§ **TAREFA 1**
Segundo o trecho sobre luz e trevas, de que vivenciamos a fonte revitalizante quando dormimos um sono sadio? Enumere todos os itens.

§ **TRECHO FORNECIDO**

------------------------------

Curso de Imersão: Domingo de Ramos

No primeiro dia da criação, Deus criou a luz, separou a luz das trevas e surgiram o dia e a noite. Mas antes da criação da luz só existiam trevas. E podemos nos perguntar: onde estava Deus? Ele estava nas trevas! E onde estava a luz? Ela estava em Deus! E para que a luz pudesse ser criada, ela teve que “sair” de Deus, teve que ser expressada, falada. Deus disse: “Haja luz” e houve luz. E Deus separou a luz e as trevas.
Normalmente quando falamos de luz e de trevas simplificamos muito a realidade. Vemos a polaridade entre luz e trevas e associamos a luz com o bem e as trevas com o mal. A verdade não é tão simples.
No princípio temos as trevas como a origem de tudo. E o Divino está nas trevas. Todo o impulso de criação surge da fonte vital das trevas. Um pouco desta qualidade primordial das trevas podemos vivencia todos os dias quando dormimos. A noite tem a qualidade das trevas. E quando dormimos um sono sadio vivenciamos a fonte revitalizante da noite, da escuridão, da inconsciência.

------------------------------

§ **TAREFA 2**
Transcreva fielmente todas as linhas dos registros abaixo, sem incluir as imagens.

------------------------------

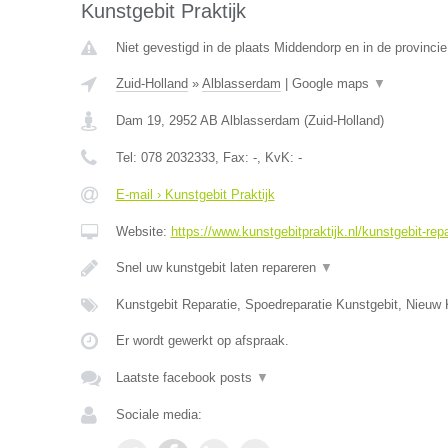
Kunstgebit Praktijk
Niet gevestigd in de plaats Middendorp en in de provincie
Zuid-Holland
»
Alblasserdam
|
Google maps
▼
Dam 19
,
2952 AB
Alblasserdam
(
Zuid-Holland
)
Tel:
078 2032333
, Fax:
-
, KvK:
-
E-mail › Kunstgebit Praktijk
Website:
https://www.kunstgebitpraktijk.nl/kunstgebit-repa
Snel uw kunstgebit laten repareren
▼
Kunstgebit Reparatie, Spoedreparatie Kunstgebit, Nieuw 
Er wordt gewerkt op afspraak.
Laatste facebook posts
▼
Sociale media:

------------------------------

§ **RESPOSTA 1**
A noite, a escuridão e a inconsciência.

§ **RESPOSTA 2**
Kunstgebit Praktijk
Niet gevestigd in de plaats Middendorp en in de provincie
Zuid-Holland
»
Alblasserdam
|
Google maps
▼
Dam 19
,
2952 AB
Alblasserdam
(
Zuid-Holland
)
Tel:
078 2032333
, Fax:
-
, KvK:
-
E-mail › Kunstgebit Praktijk
Website:
https://www.kunstgebitpraktijk.nl/kunstgebit-repa
Snel uw kunstgebit laten repareren
▼
Kunstgebit Reparatie, Spoedreparatie Kunstgebit, Nieuw 
Er wordt gewerkt op afspraak.
Laatste facebook posts
▼
Sociale media:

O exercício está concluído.